No, in Australia, an attorney and a lawyer are not the same thing. The term “attorney” can be confusing because:

  • An attorney under a Power of Attorney is someone you appoint to make financial, legal, or medical decisions on your behalf. This person does not need to be a lawyer; they can be a trusted family member, friend, or professional advisor.
  • Movies and TV shows in the USA tend to refer to lawyers as Attorneys.

A lawyer (or solicitor) is a qualified legal professional who can give legal advice, represent you in legal matters, and prepare legal documents. Like our Wills and estate lawyers here at Jacaranda Law!

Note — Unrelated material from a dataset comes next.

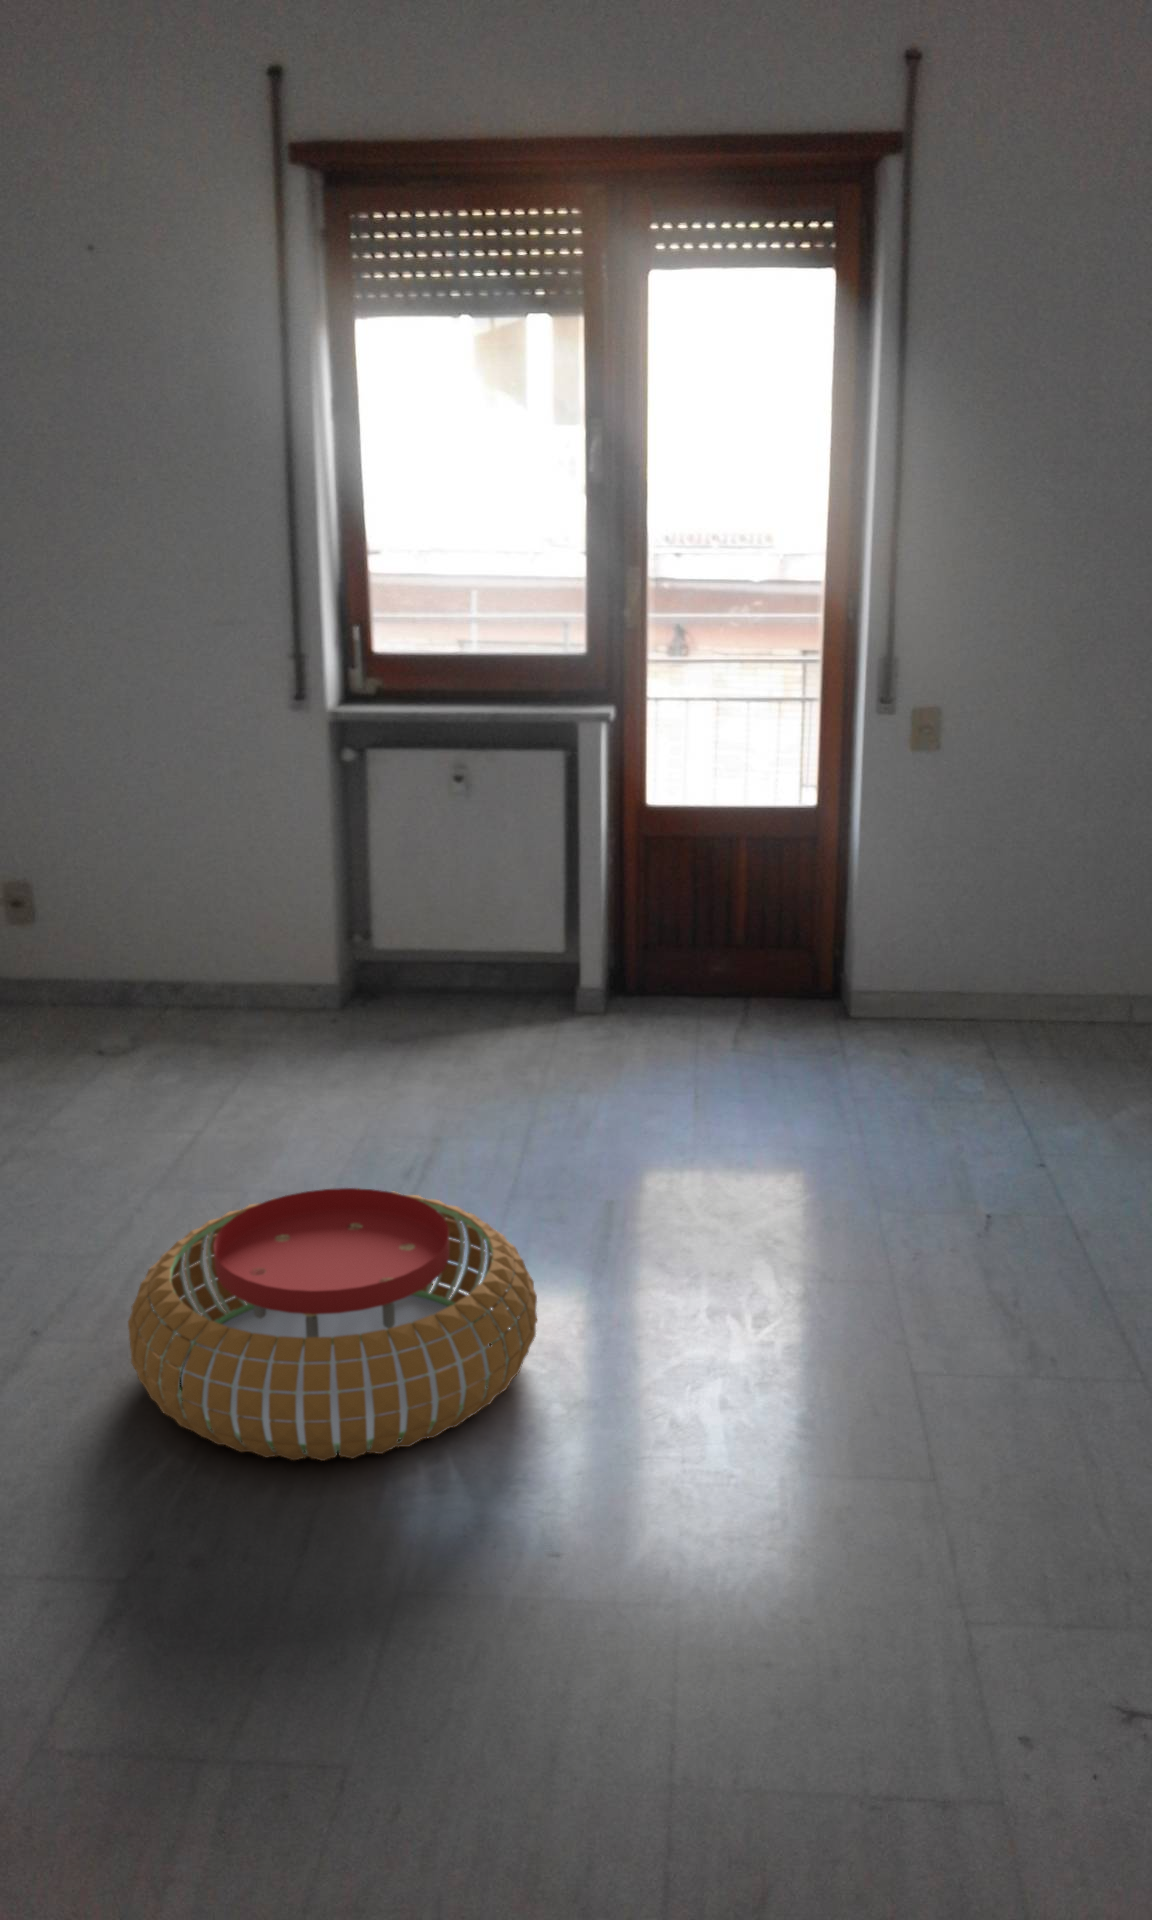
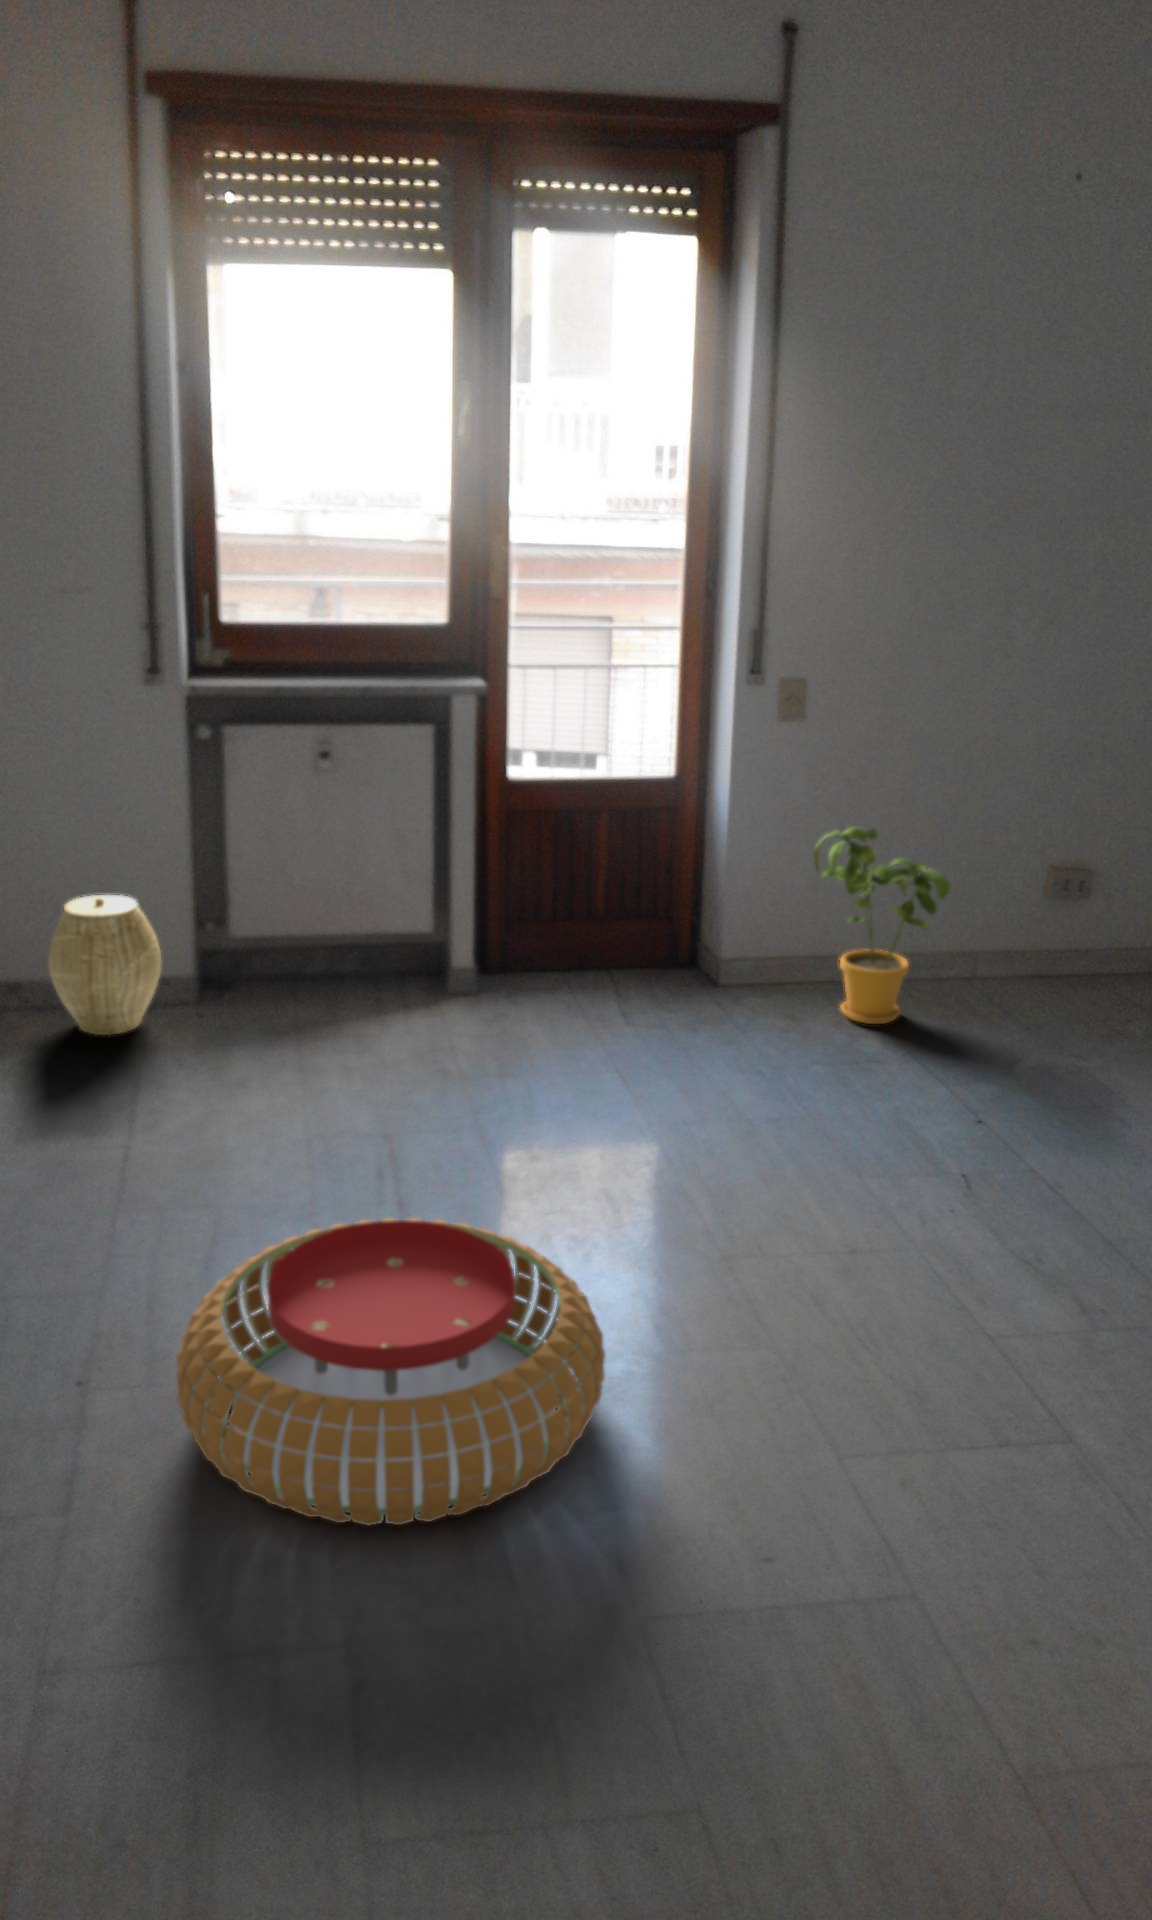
house plant: none [933,858,1076,1066] -> present [814,828,951,1024]
woven basket: none [192,902,295,1033] -> present [49,895,161,1035]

So, the person you appoint as an attorney under a Power of Attorney doesn’t need to be a lawyer—they simply need to be someone you trust to act in your best interests, such as a friend or family member.

An Advanced Health Directive (AHD) is a document that outlines your medical wishes and instructions in the event that you are unable to make decisions due to illness or incapacity. It provides directions to healthcare professionals and loved ones about the types of medical treatments you would or wouldn’t want, ensuring your wishes are respected in critical health situations. An AHD goes beyond an Enduring Power of Attorney because instead of trusting an Attorney to make certain health decisions for you, directions have already been made by you in the AHD!

Superannuation benefits do not automatically form part of your estate and are not automatically dealt with in your Will. Instead, they are managed separately by your superannuation fund trustee. A binding death nomination (BDN) is a directive you make to your super fund, specifying who should receive your superannuation benefits upon your death.


For industry and retail super funds, a binding death nomination is typically straightforward. You nominate a beneficiary (such as a spouse or child), and the trustee must follow this nomination if it meets legal requirements, such as being in writing, signed, and witnessed. These nominations generally need to be renewed every three years.


For self-managed super funds (SMSFs), the process is more complex. SMSF members have more flexibility in how they structure their nomination, but it must comply with the fund’s trust deed. The trustee may also need to follow additional formalities to ensure the nomination is valid.


In all cases, a binding death nomination ensures your superannuation benefits go directly to your chosen beneficiaries, bypassing the trustee’s discretion. In otherwords, if you want your Super to go directly to an eligible person (or your estate) you should tell your Super fund that!